FYI, New Hampshire and Minnesota finished ahead of Vermont. The bottom tier is pretty much the Old Confederacy: Arkansas, Alabama, Mississippi, and Louisiana occupy the last four spots.
How did we fare so well? Consistency. Vermont was in the top ten in seven of the 14 categories, and only failed to make the top 20 in only one. And we were 21st in that one (per capita employment in science, engineering, and computer tech).
The 14 categories and Vermont’s ranking (assume 1st is best in all categories):
Per capita income: 19th
Unemployment rate: 10th
Percent below poverty line: 14th
Home ownership: 8th
High school graduation rate: 8th
Life expectancy: 5th
Infant mortality: 8th
Obesity rate: 20th
“Wellbeing score”*: 14th
Income inequality: 11th
Violent crime: 1st
% employed in science, engineering, computer: 21st
8th grade reading score: 2nd
8th grade math score: 5th
*A broad measure including a variety of factors: financial security, physical and emotional health, strong society/communities, access to the necessities of life.
Gee, for all the carping about our school system’s cost and quality, we’re doing a much better than average job of teaching our kids, aren’t we? And maybe all that liberal meddling in the health care system is paying some dividends; we rank very highly in most measures of health. That must have something to do with making insurance available to more and more Vermonters.
Staunch conservatives may attack the design of Politico’s ranking. “What about taxation, business climate, government spending?” I can hear Rob Roper squeaking. Well, take that up with Politico.
One of my biggest differences with the conservative worldview is their tendency to evaluate quality of life and society in purely economic terms. They seem to think that economic liberty is the most important liberty of them all. Well, maybe second behind gun ownership.

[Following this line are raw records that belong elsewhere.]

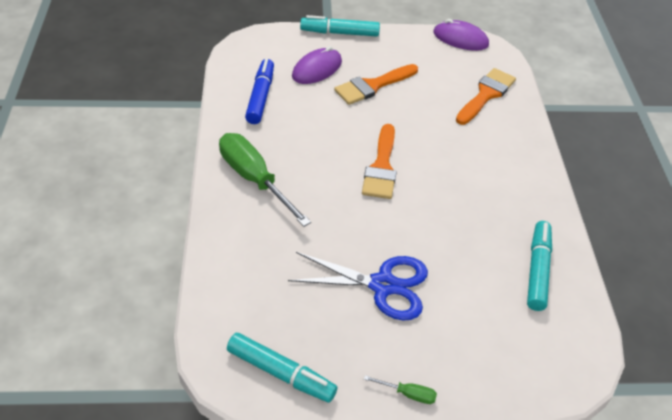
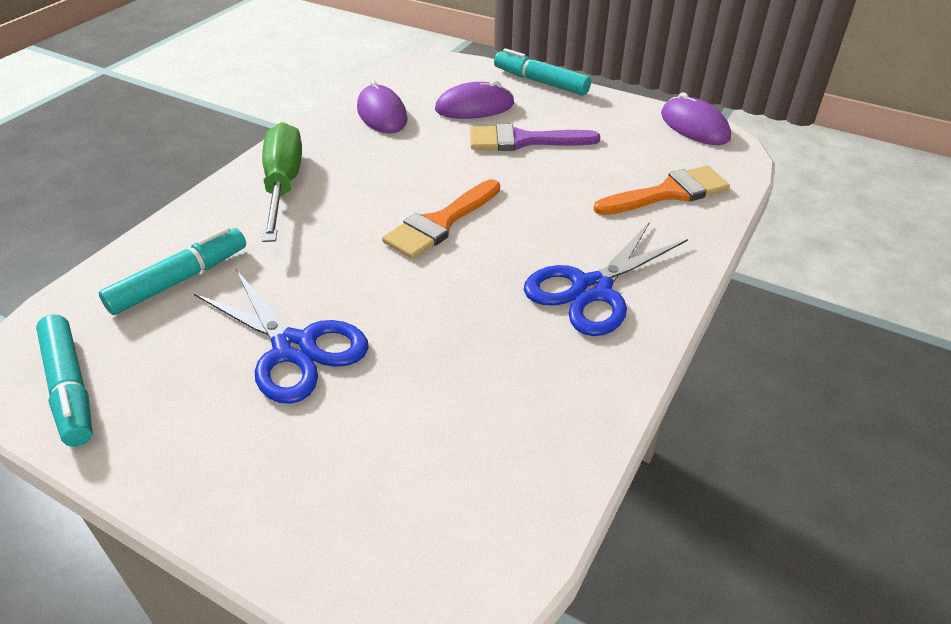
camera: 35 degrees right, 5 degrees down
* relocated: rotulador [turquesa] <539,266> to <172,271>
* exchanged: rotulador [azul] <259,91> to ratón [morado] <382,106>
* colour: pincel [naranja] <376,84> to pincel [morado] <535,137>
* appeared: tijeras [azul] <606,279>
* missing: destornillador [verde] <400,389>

To me, things like health, strong communities, personal safety and education are better indicators of real liberty. I can’t be free to pursue opportunity if I am personally or financially insecure, if I don’t have access to health care, if there isn’t a strong social safety net to catch me if I fall. Sure, I want the freedom to chase my dreams. And I am more able to do so if I have a sense of security in other areas of life.
I mean, how many would prefer to live in pro-“liberty” states like, oh, Alabama, Mississippi, Arkansas, and Louisiana? Or other bottom-ranked bastions of conservatism like Georgia, Kentucky, Oklahoma, Tennessee, and West Virginia?
The other conservative argument might center on Vermont’s natural advantages in certain categories, like violent crime, education, high per capita income and low unemployment, because we don’t have to deal with the problems of large decaying cities.
True enough. But then they shouldn’t bash Vermont for shortcomings that are out of our control. For instance, we do have relatively high electricity rates on a nationwide scale — but we’re better than or even with other states in the Northeast. Our region has built-in disadvantages when it comes to utility rates; it has nothing to do with our commitment to renewables or the closure of Vermont Yankee.
Take the good with the bad, and Vermont seems like an awfully good place to live. Not perfect, but far better than average. Maybe that’s an inconvenient message for Phil Scott’s campaign. But it’s a fact, Jack.